Synchronizing Active Directory with Exchange Server Directory Service |
Before you establish the first connection agreement, it is important that you develop a plan for backing out of the directory synchronization operation and for backup and recovery of data. Work with the network administrators in your organization to create the backup and recovery plan for directory synchronization, which will become a part of the master backup and recovery plan.

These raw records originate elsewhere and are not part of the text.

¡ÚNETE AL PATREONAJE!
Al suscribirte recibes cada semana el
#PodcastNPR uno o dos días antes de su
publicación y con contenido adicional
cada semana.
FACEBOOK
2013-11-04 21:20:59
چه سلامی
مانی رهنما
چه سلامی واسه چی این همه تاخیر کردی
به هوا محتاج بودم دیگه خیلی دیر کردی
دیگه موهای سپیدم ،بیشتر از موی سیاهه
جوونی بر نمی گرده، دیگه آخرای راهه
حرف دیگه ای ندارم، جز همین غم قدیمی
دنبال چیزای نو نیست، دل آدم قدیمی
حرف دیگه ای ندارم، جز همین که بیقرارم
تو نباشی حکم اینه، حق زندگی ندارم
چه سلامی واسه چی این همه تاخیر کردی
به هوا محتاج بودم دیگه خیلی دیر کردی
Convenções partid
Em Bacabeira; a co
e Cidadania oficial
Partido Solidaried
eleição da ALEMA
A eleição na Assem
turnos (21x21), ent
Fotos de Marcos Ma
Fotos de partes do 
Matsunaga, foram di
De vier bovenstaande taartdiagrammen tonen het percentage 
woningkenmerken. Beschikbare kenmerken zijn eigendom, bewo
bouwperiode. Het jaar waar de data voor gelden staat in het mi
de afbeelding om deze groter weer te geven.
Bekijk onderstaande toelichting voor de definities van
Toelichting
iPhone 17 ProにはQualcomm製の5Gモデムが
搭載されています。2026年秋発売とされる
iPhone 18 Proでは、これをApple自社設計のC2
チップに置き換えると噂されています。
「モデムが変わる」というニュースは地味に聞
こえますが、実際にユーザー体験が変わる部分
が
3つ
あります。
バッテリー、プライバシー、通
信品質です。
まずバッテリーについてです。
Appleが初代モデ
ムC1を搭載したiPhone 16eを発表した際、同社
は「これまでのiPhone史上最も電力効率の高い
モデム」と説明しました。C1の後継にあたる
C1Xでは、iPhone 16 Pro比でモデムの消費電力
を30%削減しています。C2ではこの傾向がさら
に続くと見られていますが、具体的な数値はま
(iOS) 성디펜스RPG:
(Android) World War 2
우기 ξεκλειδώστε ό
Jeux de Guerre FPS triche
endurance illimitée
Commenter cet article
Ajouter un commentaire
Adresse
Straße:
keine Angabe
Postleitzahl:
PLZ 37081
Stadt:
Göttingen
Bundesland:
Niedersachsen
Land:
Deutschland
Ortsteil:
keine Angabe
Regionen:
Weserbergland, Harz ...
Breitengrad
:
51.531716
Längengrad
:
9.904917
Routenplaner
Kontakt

This section describes how to back out of a synchronization operation, whether data originates from Exchange Server 5.5 directory service or Active Directory. Additionally, you will find some suggestions on when to back up the directories, and the tools that will help you perform the backup.
Circumstances could occur where you will need to stop the directory synchronization operation in mid-session and cancel all changes made by the ADC. In all cases, you should delete the connection agreement or disable it before you begin the recovery process. The method for recovering the Active Directory to the original state differs depending on how the ADC connection agreement is configured to synchronize the data.
In every instance, you should backup each domain controller that the ADC connects to (or is being written to) using the appropriate Windows 2000 Server backup tools. Of course, you should also back up the Exchange Server 5.5 directory or directories that the ADC is connected to. The backup tools you use must support authoritative restore in order for the documented recovery methods to work. An authoritative restore brings a domain or a container back to the state it was at the time of backup and overwrites all changes made since the backup.
For more information about authoritative restore see the chapter "Active Directory Backup and Restore" in the Microsoft® Windows® 2000 Server Resource Kit Distributed Systems Guide.
Two situations which might require you to back out of a synchronization in progress are as follows:
The connection agreement is configured to populate new objects (Contacts and Distribution Groups) in the Active Directory. In this particular case, you would create a dedicated OU where you place only the objects created by the ADC. The recovery method would be to delete the OUs specified in the connection agreement. This removes all the objects created by the connection agreement in the OU. If any other Active Directory objects were placed in this OU (such as Users or Printers) they are also deleted when the OU is deleted. The Users and Printers objects have to be moved before deleting the OU to prevent loss of data.
The ADC is configured to populate the fields of existing objects with information stored in the Exchange Server directory. You can spread the objects across different containers on the domain controller. Canceling the changes made by the ADC requires an authoritative restore in this situation. This cancels the changes made by the ADC but it may cause loss of data. Additionally, all other changes since the last backup in the selected domain or container are also lost.
You could run an authoritative restore against individual containers. First you would determine which containers have been affected and then perform an authoritative restore against these containers.
For more information about disaster recovery, see the chapter "Determining Windows 2000 Storage Management Strategies"in this book, or see the chapters "Backup" and "Repair, Recovery, and Restore" in the Microsoft® Windows® 2000® Server Resource Kit Server Operations Guide.